You may be asking yourself, why did she stop? It wasn’t a deliberate decision. Things happened. Both my parents became ill. In the two years between their deaths, I had my first and only child. Other people in my life passed or drifted away. My cats got old, sick, and died. Grief became indistinguishable from depression. I struggled to find the focus to finish my creative writing project for my master’s degree. When I did finish, I immediately took a full-time position at the university, relieved to have a workaday routine and devote my attention to parenting during my hours at home. Writing lost its urgency. In fact, it felt a little frivolous. Writing fiction felt particularly pointless.

And then, suddenly, it didn’t. I can’t even put my finger on when it happened, but one day not too long ago I decided I wanted to write again. First, I began research for a non-fiction project about my maternal grandmother, whom I never met and who was an inmate at the Ohio Reformatory for Women in the 1930s, under a warden who turned the prison into “the Vassar of U.S. Penology.” Then I bought a bluetooth keyboard for my iPad (I’d let my last laptop die, certain I would never again have need of a word processing device), which was–not to oversell it–life-changing. Now, sitting down to write was, in some ways, easier than ever. I wasn’t worried about producing income. My son was now old enough to occupy himself for long stretches of time (coming soon to a blog near you: “Writing and Parenting by Benign Neglect”). I was drunk with relative freedom. And in that state of intoxication and impaired judgment, I began to write a novel.

Given this self-imposed workload, it might seem blogging is not a profitable use of my limited writing time. In fact, it could be argued that it’s another form of procrastination–if I’m writing a blog post, I’m a lot less anxious about the corner in my novel manuscript that I just wrote myself into and can’t seem to find my way out of.  And it’s not even a blog about about anything, certainly nothing useful. Fair enough. But I prefer to think of it as cross-training for an endurance sport, a way to keep writing when my inner Byron is trying to convince me to give it up.

I’ll admit, I feel a little tawdry writing a blog. The blogosphere strikes me as a bit like 1850s San Francisco. Everyone has a pan and a prospect, some striking gold, turning blogs into books. All chasing the California Dream and trying not to end up in the Barbary Coast with the prostitutes and pickpockets, getting fleeced of their nuggets while being slipped a mickey.

Perhaps that is too jaundiced a view. My inner Didion, however, is skeptical of blogging: “It seems like writing, except quicker. I mean, I’m not actually looking for that instant feedback.” Sorry, that was the actual Didion. (I actually am looking for that instant feedback and foresee checking my stats page compulsively.) But I’m sympathetic. I’m the sort of person who, absent a deadline, will tweak the same ten words ad infinitum (and still end up missing a typo). Blogging is for the bold, the writer with the I-am-what-I-am and it-is-what-it-is attitude.
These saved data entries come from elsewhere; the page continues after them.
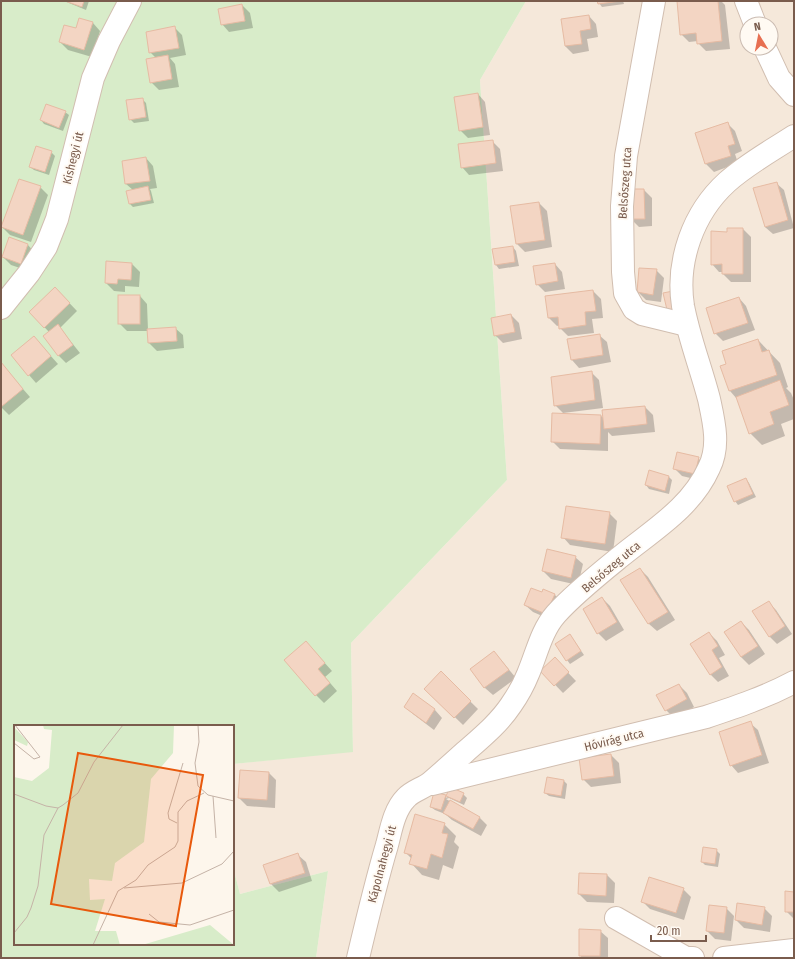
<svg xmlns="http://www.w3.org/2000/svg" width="795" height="959" font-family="'Fira Sans Condensed',sans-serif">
<rect width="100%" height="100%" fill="#fdf6ec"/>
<path fill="#f5e8da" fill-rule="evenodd" d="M 526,1 L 794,1 L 794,958 L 316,958 L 328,871 L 240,894 L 233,867 L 233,764 L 353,751 L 351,643 L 507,480 L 480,80 ZM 747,24 L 771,24 L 771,48 L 747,48 Z"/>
<polygon fill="#d8ecc9" points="1,1 526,1 480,80 507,480 351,643 353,752 233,764 233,726 15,726 15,944 233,944 233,867 240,894 328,871 316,958 1,958"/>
<g fill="#0003">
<polygon points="64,1 89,1 86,10"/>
<polygon points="598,1 623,1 624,4 602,7 599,3"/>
<polygon points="678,1 721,1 725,5 730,49 706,51 698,43 698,41 689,42 681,34"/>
<polygon points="242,5 250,13 253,28 229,32 222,24"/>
<polygon points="589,16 596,24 598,37 587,39 589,51 573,54 565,46"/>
<polygon points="80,19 93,23 100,31 92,57 68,50 60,42 76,30"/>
<polygon points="175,28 182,35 186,55 170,58 175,64 179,87 159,90 151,82 156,58 150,52"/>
<polygon points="478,94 485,102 490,135 468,138 460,130"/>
<polygon points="142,99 146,103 149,121 134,123 130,119"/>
<polygon points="65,112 69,115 63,131 44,124 41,120"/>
<polygon points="727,123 735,131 742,151 735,154 738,163 714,172 706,164 696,134"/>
<polygon points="492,141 500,149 503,171 469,175 462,167"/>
<polygon points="51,152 55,156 49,175 34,170 30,167"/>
<polygon points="146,158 153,166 157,188 150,189 151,191 154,203 133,207 130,204 133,190 126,184"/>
<polygon points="776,183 784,190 794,228 773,234 765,227"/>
<polygon points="40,187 48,195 31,242 10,235 2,227"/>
<polygon points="644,190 652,198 652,226 639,227 631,219"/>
<polygon points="539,203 547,211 552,247 525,252 517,244"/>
<polygon points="743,229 751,237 751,282 731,282 723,274 723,272 719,272 712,264 728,233"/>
<polygon points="28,245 35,253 29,271 11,265 3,257"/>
<polygon points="513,247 516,251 519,266 499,269 496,265 493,250"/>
<polygon points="107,262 132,264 140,272 139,287 125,286 125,292 114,291 106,283"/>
<polygon points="555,264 562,272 565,289 545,292 537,284"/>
<polygon points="656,270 664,278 661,302 646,300 638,292"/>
<polygon points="55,288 77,311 60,328 80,353 66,363 58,355 49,332 30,312"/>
<polygon points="593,291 601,299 603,318 592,319 594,333 568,336 560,328 560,325 557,326 549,318 546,296"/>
<polygon points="140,296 147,304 148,330 175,328 183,335 184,348 157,351 149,343 148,331 127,331 119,323"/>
<polygon points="739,298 746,306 755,330 723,341 715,333"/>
<polygon points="511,315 519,323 522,339 503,343 495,335"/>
<polygon points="599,335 607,342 611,362 579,368 572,360"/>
<polygon points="758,340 780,363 788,387 786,388 791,393 794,400 794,419 781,424 785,436 762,445 750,433 737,399 730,391 721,367 727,365"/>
<polygon points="41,345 58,364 36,383 29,375"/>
<polygon points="1,364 30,397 9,415 1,407"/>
<polygon points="591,372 599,380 603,408 563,413 555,405"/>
<polygon points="645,407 653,415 655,432 612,436 608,432 608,451 560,449 552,441 553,414 601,416 604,418"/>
<polygon points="698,458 706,466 703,481 682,476 674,468"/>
<polygon points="669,477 672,480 669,494 649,489 646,485"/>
<polygon points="746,479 749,483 756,497 738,505 735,501"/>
<polygon points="609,513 617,521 613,552 570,545 563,537"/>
<polygon points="575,557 583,564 578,585 551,579 543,571"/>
<polygon points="640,569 648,577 675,620 657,631 649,624 622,580"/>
<polygon points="542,594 554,594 562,602 554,621 533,612 525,605"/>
<polygon points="602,598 610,606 624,630 606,641 598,633"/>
<polygon points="768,602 776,610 792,634 777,644 769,636"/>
<polygon points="741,622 749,630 765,654 749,665 741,657"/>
<polygon points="709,633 717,641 725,655 719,658 729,676 718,682 710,674"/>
<polygon points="570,635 584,655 570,664 567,660"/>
<polygon points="313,650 332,671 325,677 337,691 324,703 316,695"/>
<polygon points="494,652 501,660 516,678 493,695 485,688 471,669"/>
<polygon points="555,659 576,681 563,693 542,671"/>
<polygon points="441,673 478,709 463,725 426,689"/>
<polygon points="679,685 687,693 694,707 674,718 666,710"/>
<polygon points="413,695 435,710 442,718 434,730 413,714 405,707"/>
<polygon points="750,723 758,730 769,763 738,773 731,765"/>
<polygon points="611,755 619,763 621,783 591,787 583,779"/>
<polygon points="241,771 269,773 276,780 275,808 247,806 239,798"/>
<polygon points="564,781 567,784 565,799 549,796 545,793"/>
<polygon points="451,789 463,794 467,798 464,805 449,798 446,799 480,818 487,825 481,836 452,820 445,814 435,810 431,807 445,796 447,798"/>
<polygon points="444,824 456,836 454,842 459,847 453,869 443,865 439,880 422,875 411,863 412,859 405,852"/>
<polygon points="716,850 720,854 718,867 705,865 702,862"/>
<polygon points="298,855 306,862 312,881 279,892 271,884 265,865"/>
<polygon points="580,874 607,875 615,883 614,903 587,902 579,894"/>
<polygon points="683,889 691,897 684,920 650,909 642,901"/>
<polygon points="794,893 794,919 786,911"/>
<polygon points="726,908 734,916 731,941 715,939 707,931"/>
<polygon points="764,908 772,916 770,932 744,928 736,920"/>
<polygon points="600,931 608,938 608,958 582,958 580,955"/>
</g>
<g fill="#f3d5c3" stroke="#e6bba3">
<polygon points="65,1 84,1 82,7"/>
<polygon points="597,1 621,1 598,4"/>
<polygon points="677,1 718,1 722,41 697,44 696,33 680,35"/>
<polygon points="242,4 245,21 221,25 218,9"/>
<polygon points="589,15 591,29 580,31 582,44 565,46 561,19"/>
<polygon points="79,18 93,22 84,50 59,42 64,25 76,28"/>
<polygon points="175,26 179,48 149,53 146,32"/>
<polygon points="168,55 172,79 150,83 146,59"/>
<polygon points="478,93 483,127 459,131 454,97"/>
<polygon points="143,98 146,117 129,120 126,100"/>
<polygon points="46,104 66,111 59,128 40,120"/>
<polygon points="728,122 735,144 728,146 731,156 705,164 695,133"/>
<polygon points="493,140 496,163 461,168 458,144"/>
<polygon points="36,146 52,151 45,172 29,167"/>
<polygon points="146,157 150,181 125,184 122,161"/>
<polygon points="19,179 41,186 23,235 1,227"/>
<polygon points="777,182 788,220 765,227 753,188"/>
<polygon points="148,186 151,200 129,204 126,191"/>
<polygon points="629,189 644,189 645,219 630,219"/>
<polygon points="539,202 545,240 516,244 510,206"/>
<polygon points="727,228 743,228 743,274 722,274 722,264 711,265 711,231 727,232"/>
<polygon points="9,237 28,244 21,264 2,257"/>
<polygon points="513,246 515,262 495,265 492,249"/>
<polygon points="106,261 132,263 131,280 118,279 117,284 105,283"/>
<polygon points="555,263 558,281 536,285 533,266"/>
<polygon points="639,268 657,269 653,295 637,292"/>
<polygon points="55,287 70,303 44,328 29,312"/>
<polygon points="593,290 596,311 585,312 586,325 559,329 558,317 548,318 545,296"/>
<polygon points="673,291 678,313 668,314 663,293"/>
<rect x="118" y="295" width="22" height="29"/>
<polygon points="739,297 748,323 714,334 706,308"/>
<polygon points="511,314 515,332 494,336 491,318"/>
<polygon points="58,324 73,345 58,356 43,336"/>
<polygon points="176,327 177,341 148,343 147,329"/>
<polygon points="600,334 603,355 571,360 567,339"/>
<polygon points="34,336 51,356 28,376 11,355"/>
<polygon points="758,339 762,352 769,350 777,375 729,391 720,366 726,364 722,351"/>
<polygon points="1,362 23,389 1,407"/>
<polygon points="592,371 595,400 554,406 551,377"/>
<polygon points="780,380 789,405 770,412 774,424 749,434 736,397"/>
<polygon points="645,406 647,424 604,429 602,410"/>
<polygon points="552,413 601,415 600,444 551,442"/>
<polygon points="677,452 699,457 695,474 673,469"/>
<polygon points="649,470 669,476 665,491 645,485"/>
<polygon points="746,478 753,494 734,502 727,486"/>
<polygon points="566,506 610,512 605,544 561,538"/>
<polygon points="547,549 576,556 571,578 542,571"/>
<polygon points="640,568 668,612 648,624 620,580"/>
<polygon points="531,588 542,592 543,589 555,594 546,614 524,605"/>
<polygon points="602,597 617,622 597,634 583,609"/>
<polygon points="769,601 785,626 769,637 752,611"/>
<polygon points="741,621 758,646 741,657 724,632"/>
<polygon points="709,632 718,646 712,650 722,667 710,675 690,644"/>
<polygon points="570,634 581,651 566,661 555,644"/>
<polygon points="306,641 325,663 318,669 330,683 315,696 284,660"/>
<polygon points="494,651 509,670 484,688 470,669"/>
<polygon points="555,657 569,672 554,686 540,671"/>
<polygon points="441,671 471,701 454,718 424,689"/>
<polygon points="679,684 687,699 665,711 656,695"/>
<polygon points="413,693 435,709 426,723 404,707"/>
<polygon points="751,721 762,755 730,766 719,732"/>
<polygon points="611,754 614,776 582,780 579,758"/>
<polygon points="240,770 269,772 267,800 238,798"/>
<polygon points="547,777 564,780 561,796 544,793"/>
<polygon points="450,787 464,793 460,802 446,796"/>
<polygon points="434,792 446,795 441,810 430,807"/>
<polygon points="450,800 480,817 473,829 443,813"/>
<polygon points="415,814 445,823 442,833 448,834 442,858 431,854 427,869 409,864 412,855 404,853"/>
<polygon points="703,847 717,849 715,864 701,862"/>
<polygon points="298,853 305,873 270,884 263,865"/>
<polygon points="579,873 607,874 606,896 578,894"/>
<polygon points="649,877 684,888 676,913 641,902"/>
<polygon points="785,891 794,892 794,912 785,912"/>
<polygon points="737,903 765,907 762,925 735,920"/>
<polygon points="709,905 727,907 724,933 706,931"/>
<polygon points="579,929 601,930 600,956 579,956"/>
</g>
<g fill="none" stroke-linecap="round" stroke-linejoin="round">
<defs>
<g id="minor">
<polyline points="654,1 626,156 622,206 623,272 625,293 634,309 642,314 687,325"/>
<polyline points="746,1 755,24"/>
<polyline points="765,48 779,78 794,95"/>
<polyline points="1,308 29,273 46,247 57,219 93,78 109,41 130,1"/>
<path d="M 432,784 L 706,717 C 736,707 766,697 794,682"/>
<polyline points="616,918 686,958 693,958"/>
<path d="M 358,958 C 367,920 376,882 387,845 C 391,830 394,810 406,798 C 412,791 424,788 431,782 C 443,772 454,762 465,752 C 482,737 499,723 511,705 C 518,695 524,684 528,674 C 537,653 541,631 556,614 C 574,594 599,574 620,557 C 653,530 691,508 709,468 C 720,446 714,422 709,399 C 701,368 689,338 683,306 C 676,261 693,213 727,182 C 747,164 771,151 794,136"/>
<polyline points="724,958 794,950"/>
</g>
</defs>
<use href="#minor" stroke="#d1beb0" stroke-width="24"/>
<use href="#minor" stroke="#fff" stroke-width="22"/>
</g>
<g text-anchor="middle" stroke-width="4" stroke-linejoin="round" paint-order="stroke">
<g font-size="12" fill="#7a5c4d" stroke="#fffaf3">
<text transform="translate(73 158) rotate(-76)" y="4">Kishegyi út</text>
<text transform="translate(625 183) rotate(-86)" y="4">Belsőszeg utca</text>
<text transform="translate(611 567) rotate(-40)" y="4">Belsőszeg utca</text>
<text transform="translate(614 740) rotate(-14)" y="4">Hóvirág utca</text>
<text transform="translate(382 864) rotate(-75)" y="4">Kápolnahegyi út</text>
</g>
</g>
<g transform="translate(14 725)">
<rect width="220" height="220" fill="#fdf6ec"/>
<path d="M 29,0 L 160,0 L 159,28 L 137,54 L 130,117 L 101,138 L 98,156 L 75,154 L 76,175 L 91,174 L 81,206 L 102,206 L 106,220 L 0,220 L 0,52 L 18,56 L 35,43 L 38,5 L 30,4 ZM 0,2 L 14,17 L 13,21 L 0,15 ZM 196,200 L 220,220 L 128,220 Z" fill="#d8ecc9"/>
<path fill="none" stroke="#c5b3a7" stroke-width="1" d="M 184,0 L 185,17 L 181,38 L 184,61 L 194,70 L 220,76M 0,18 L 20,34 L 26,32 L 1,0M 0,69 L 32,81 L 44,83 L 49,80 L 64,68 L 80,37 L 109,0M 199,71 L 202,113M 163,98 L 155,94 L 154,88 L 169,38M 110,163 L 168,158 L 208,139 L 220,126M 135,189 L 145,197 L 176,200 L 220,185M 0,208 L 13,192 L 17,183 L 24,161 L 30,110 L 44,83M 79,220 L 104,166 L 122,155 L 134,140 L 161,122 L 164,116 L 164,87 L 173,76 L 190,68"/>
<path fill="#e8590c" fill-opacity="0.15" stroke="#e8590c" stroke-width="2" d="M 64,28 L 189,50 L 162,201 L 37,179 Z"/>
<rect width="220" height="220" fill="none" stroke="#7a5c4d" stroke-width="2"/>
</g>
<rect width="795" height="959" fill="none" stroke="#7a5c4d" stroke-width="4"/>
<g transform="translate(759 36) rotate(350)"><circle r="19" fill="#fffaf3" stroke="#cabbb1"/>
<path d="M0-3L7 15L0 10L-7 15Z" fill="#e76f51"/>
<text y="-6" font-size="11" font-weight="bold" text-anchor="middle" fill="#7a5c4d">N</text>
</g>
<path d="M651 935v6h55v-6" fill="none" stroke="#7a5c4d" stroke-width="2"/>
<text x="657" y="935" font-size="12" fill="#7a5c4d" stroke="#fffaf3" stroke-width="3" paint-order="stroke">20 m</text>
</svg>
And while I have no intention of descending into debauched bloggery, I do want to be a bit more devil-may-care in my approach to writing–let the apostrophe’s fall where they may.

Unfortunately, I have a hard time getting past the fact that the word blog sounds a bit like a cat on the verge of regurgitating. Which brings me back to my sticky, half-masticated, virtual manuscripts. They are what they are–a bit of a mess, but readable.